Now let's take a look at out target variable.



In [31]:
data = []
for i in [0.05, 0.1, 0.25, 0.5, 0.75, 0.9, 0.95]:
    price_df = market_train_df.groupby('time')['returnsOpenNextMktres10'].quantile(i).reset_index()

    data.append(go.Scatter(
        x = price_df['time'].dt.strftime(date_format='%Y-%m-%d').values,
        y = price_df['returnsOpenNextMktres10'].values,
        name = f'{i} quantile'
    ))
layout = go.Layout(dict(title = "Trends of returnsOpenNextMktres10 by quantiles",
                  xaxis = dict(title = 'Month'),
                  yaxis = dict(title = 'Price (USD)'),
                  ),legend=dict(
                orientation="h"),)
py.iplot(dict(data=data, layout=layout), filename='basic-line')


We can see that quantiles have a high deviation, but mean value doesn't change much.

Now I think it is time to throw an old part of dataset.

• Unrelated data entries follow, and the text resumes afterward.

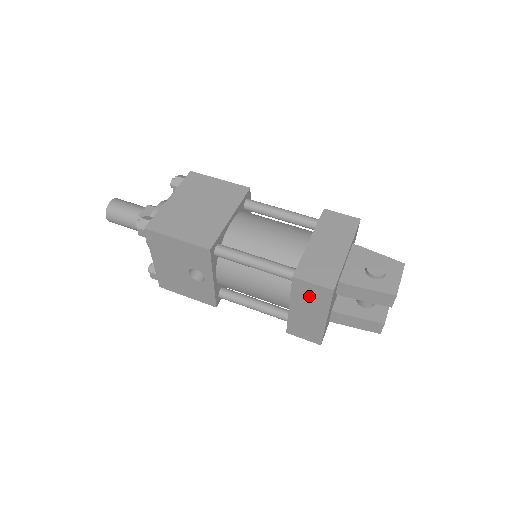
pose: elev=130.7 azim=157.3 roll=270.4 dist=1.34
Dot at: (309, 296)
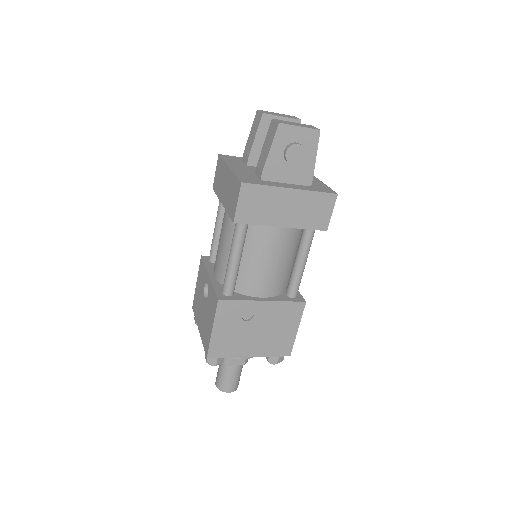
Dot at: (219, 179)
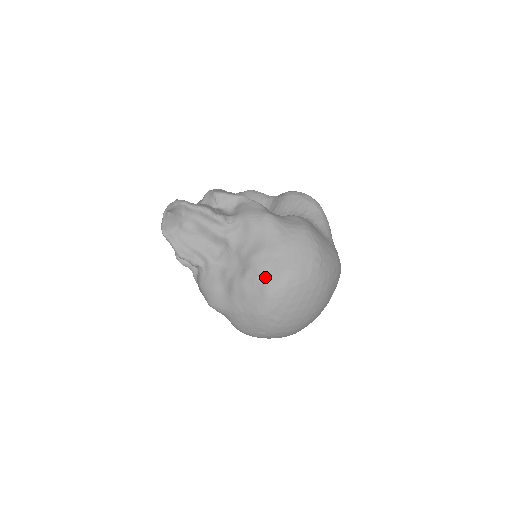
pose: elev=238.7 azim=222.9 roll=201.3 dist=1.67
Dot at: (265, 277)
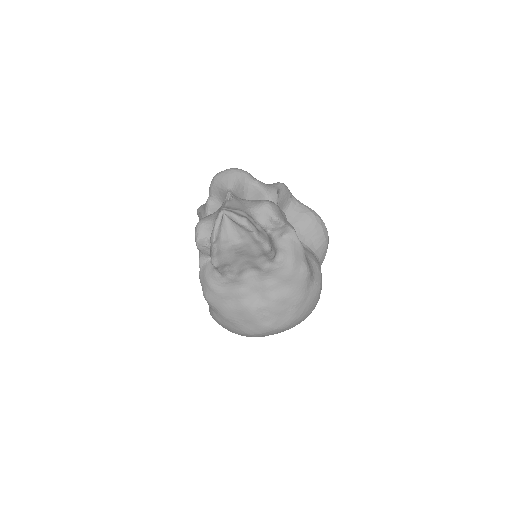
Dot at: (275, 318)
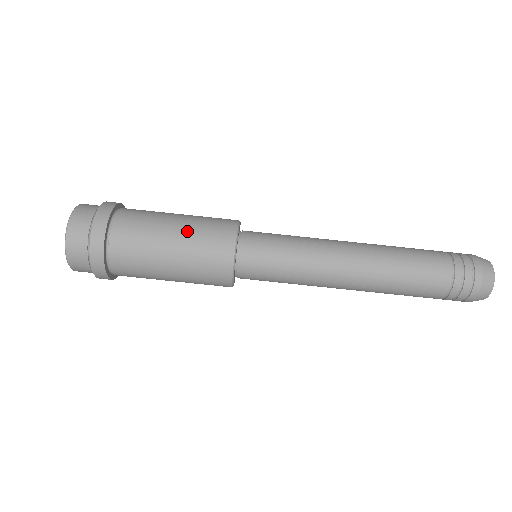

Let's leave only data since 2010 year, this way we will get rid of the data of the biggest crisis.

Let's look at the target variable now.

In [32]:
data = []
market_train_df = market_train_df.loc[market_train_df['time'] >= '2010-01-01 22:00:00+0000']

price_df = market_train_df.groupby('time')['returnsOpenNextMktres10'].mean().reset_index()

data.append(go.Scatter(
    x = price_df['time'].dt.strftime(date_format='%Y-%m-%d').values,
    y = price_df['returnsOpenNextMktres10'].values,
    name = f'{i} quantile'
))
layout = go.Layout(dict(title = "Treand of returnsOpenNextMktres10 mean",
                  xaxis = dict(title = 'Month'),
                  yaxis = dict(title = 'Price (USD)'),
                  ),legend=dict(
                orientation="h"),)
py.iplot(dict(data=data, layout=layout), filename='basic-line')

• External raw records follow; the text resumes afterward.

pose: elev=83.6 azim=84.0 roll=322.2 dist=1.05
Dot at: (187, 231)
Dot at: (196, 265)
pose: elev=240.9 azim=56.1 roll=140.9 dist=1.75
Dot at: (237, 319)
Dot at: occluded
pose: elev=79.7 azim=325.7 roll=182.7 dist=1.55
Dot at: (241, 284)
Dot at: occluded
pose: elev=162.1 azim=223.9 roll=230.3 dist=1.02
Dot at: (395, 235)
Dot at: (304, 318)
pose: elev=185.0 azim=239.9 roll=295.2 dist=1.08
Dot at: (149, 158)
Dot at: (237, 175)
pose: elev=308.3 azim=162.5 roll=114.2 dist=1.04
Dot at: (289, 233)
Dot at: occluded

Fluctuations seem to be high, but in fact they are lower that 8 percent. In fact it looks like a random noise...

Let's have a look at means of these variables.

In [33]:
data = []
for col in ['returnsClosePrevRaw1', 'returnsOpenPrevRaw1',
       'returnsClosePrevMktres1', 'returnsOpenPrevMktres1',
       'returnsClosePrevRaw10', 'returnsOpenPrevRaw10',
       'returnsClosePrevMktres10', 'returnsOpenPrevMktres10',
       'returnsOpenNextMktres10']:
    df = market_train_df.groupby('time')[col].mean().reset_index()
    data.append(go.Scatter(
        x = df['time'].dt.strftime(date_format='%Y-%m-%d').values,
        y = df[col].values,
        name = col
    ))
    
layout = go.Layout(dict(title = "Treand of mean values",
                  xaxis = dict(title = 'Month'),
                  yaxis = dict(title = 'Price (USD)'),
                  ),legend=dict(
                orientation="h"),)
py.iplot(dict(data=data, layout=layout), filename='basic-line')

Well, for me it is difficult to interpret this, but it seems that returns for previous 10 days fluctuate the most.